Actually, today I had a bit of a shock. One of my favourite books is The Foxglove Saga by Auberon Waugh. I want to give a copy to a friend. So I went online and discovered that it is quite hard to find. I got one, but it was pretty sad really, all that.
I’ll end by asking you this: is there a particular picture of the world or essential provocation or sensibility, perhaps, that you want readers to remember your work by?

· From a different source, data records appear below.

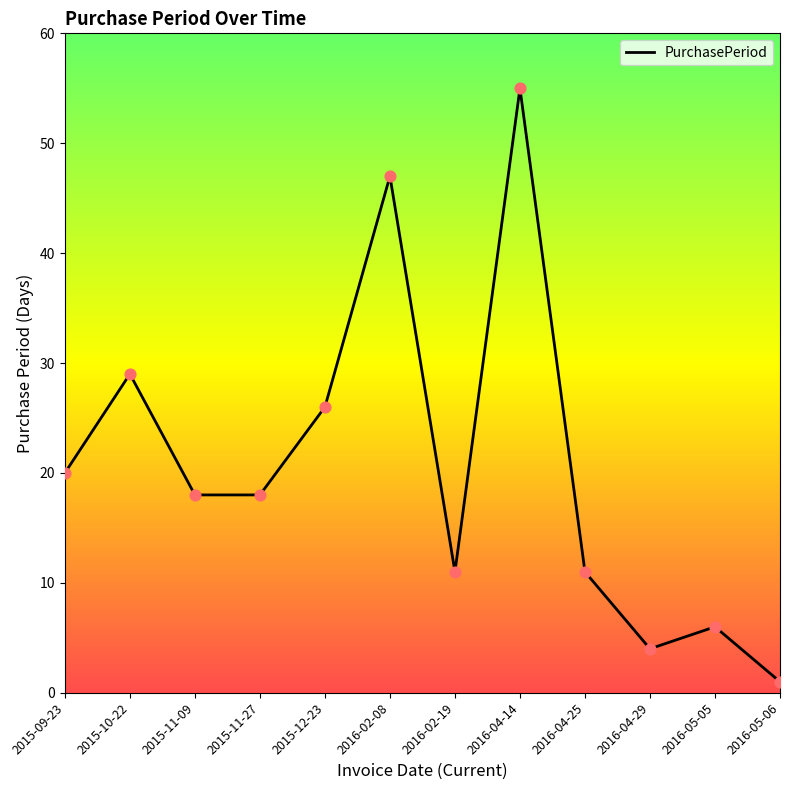

What is the change in value from 2016-04-14 to 2016-05-06?

-54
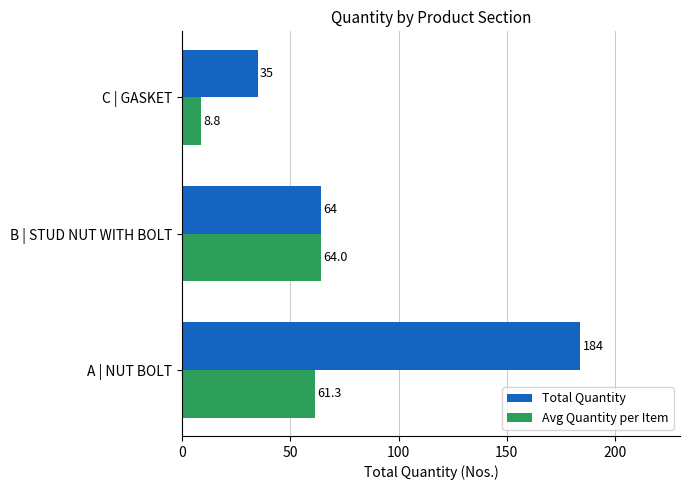

Is the value of Avg Quantity per Item at B | STUD NUT WITH BOLT greater than the value of Total Quantity at A | NUT BOLT?

No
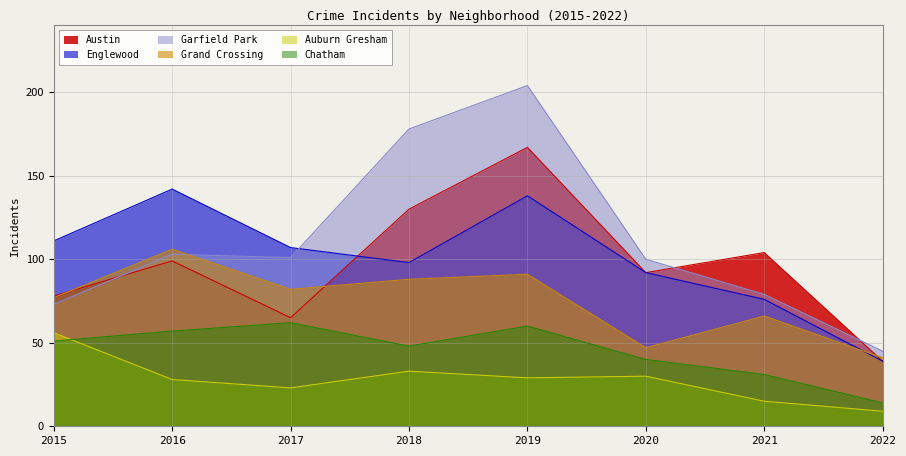

How many interior local valleys does the Chatham series have?

1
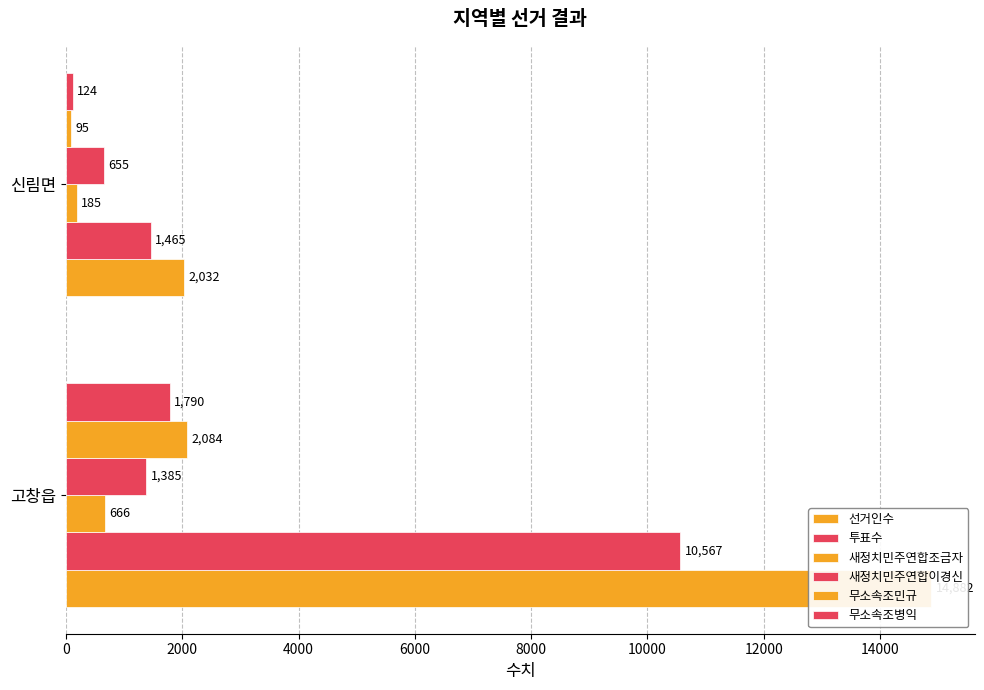

Between 고창읍 and 신림면, which series saw the biggest shift?

선거인수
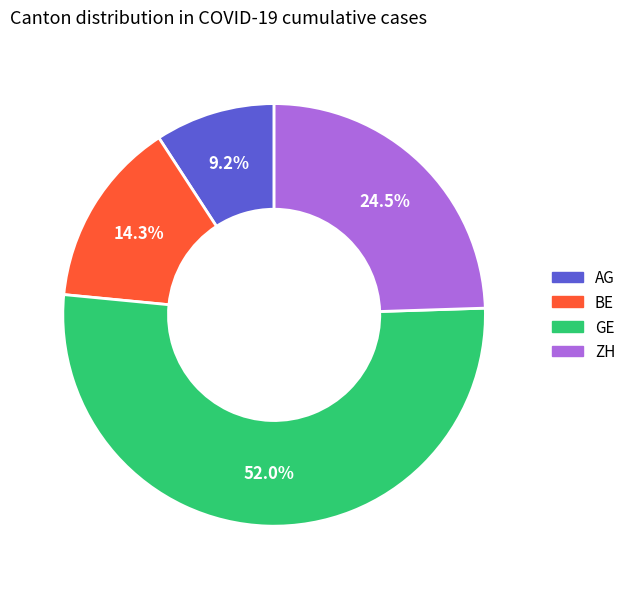

Which slice represents more than half of the pie?

GE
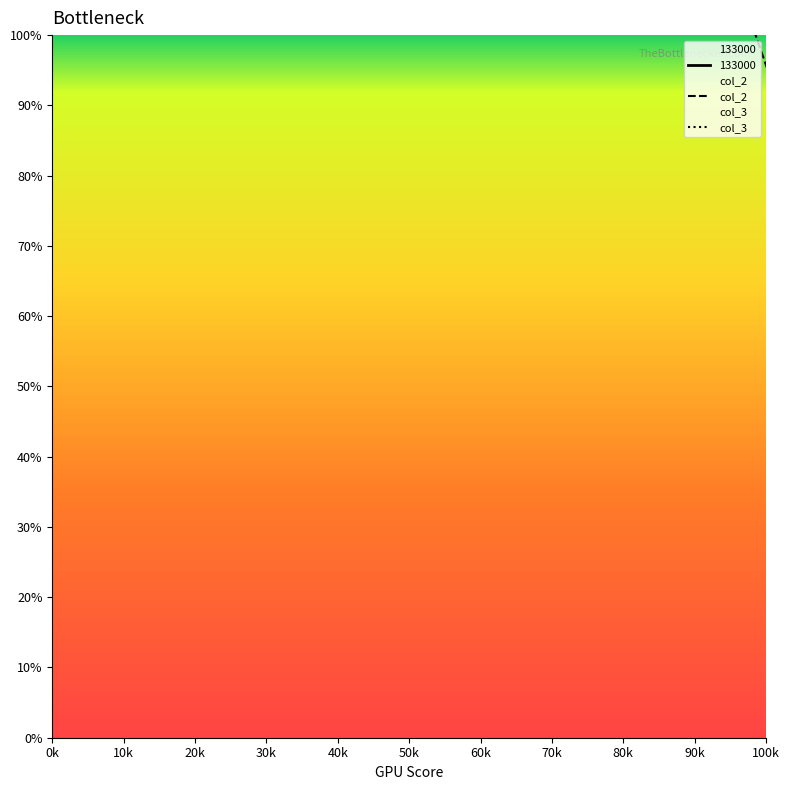

Is the value of col_3 at 131318 greater than the value of col_2 at 131318?

Yes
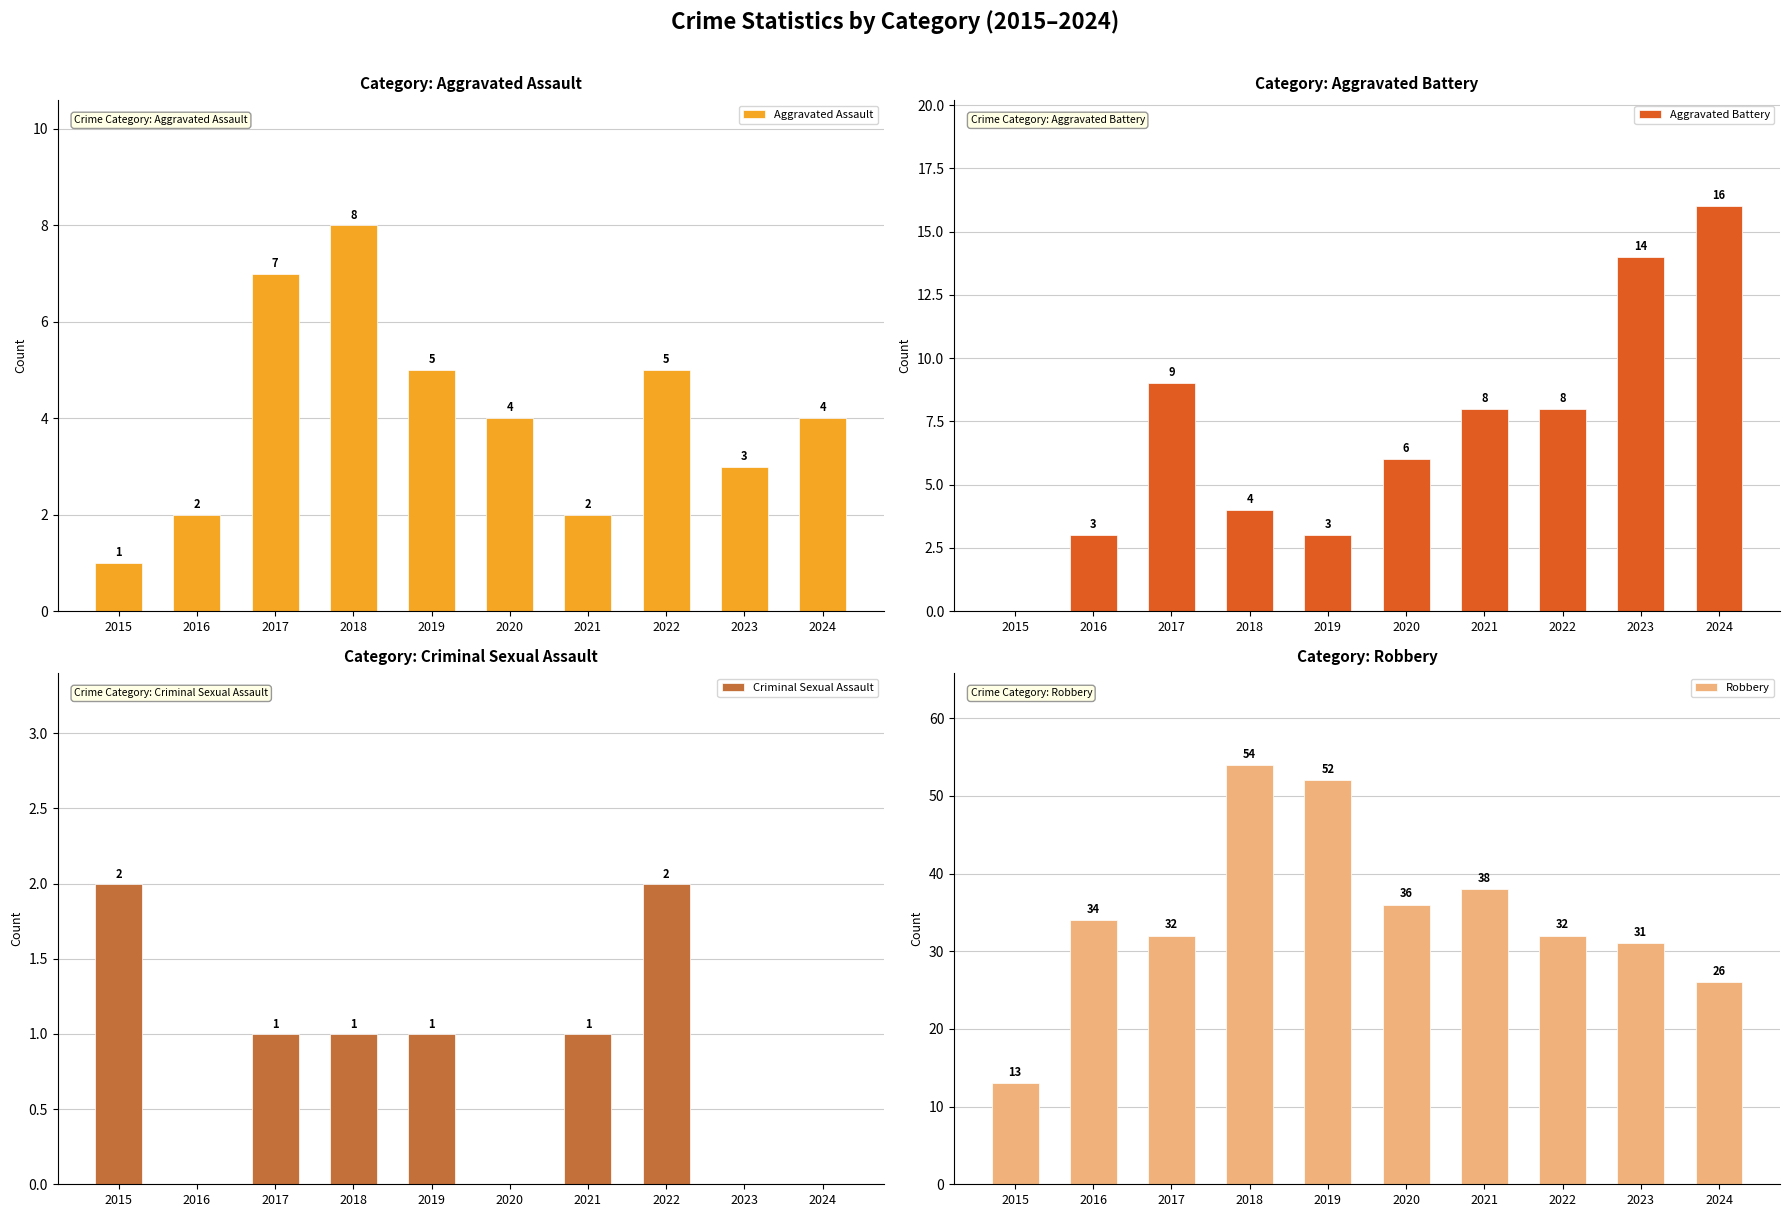

True or false: Criminal Sexual Assault has a value of 3 at 2022.

False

I think it isn’t ever possible to control one’s profile after death. Even if one writes an autobiography, most writers disappear. I suppose that doesn’t stop me from thinking about the ideal, being read. But really, I am constantly surprised by the things people think about my work, and by inference, my sensibility. Sometimes reviewers read my work carefully, and comment on it in a way that shows they realize what I am doing. That’s always a great feeling. Susan Midalia’s reading of My Hearts Are Your Hearts in the Australian Book Review chimed with what I thought I was doing. Peter Craven’s reading of both books was specially reflective of the work – and he has written about my books before, articulating aspects of them that drew attention to what I set out to do. And, of course, there are the profound and detailed academic essays Gerardo Rodríguez Salas has written. So there is a record of my work that accords with what I imagine I have been doing all this time, rogue that I am.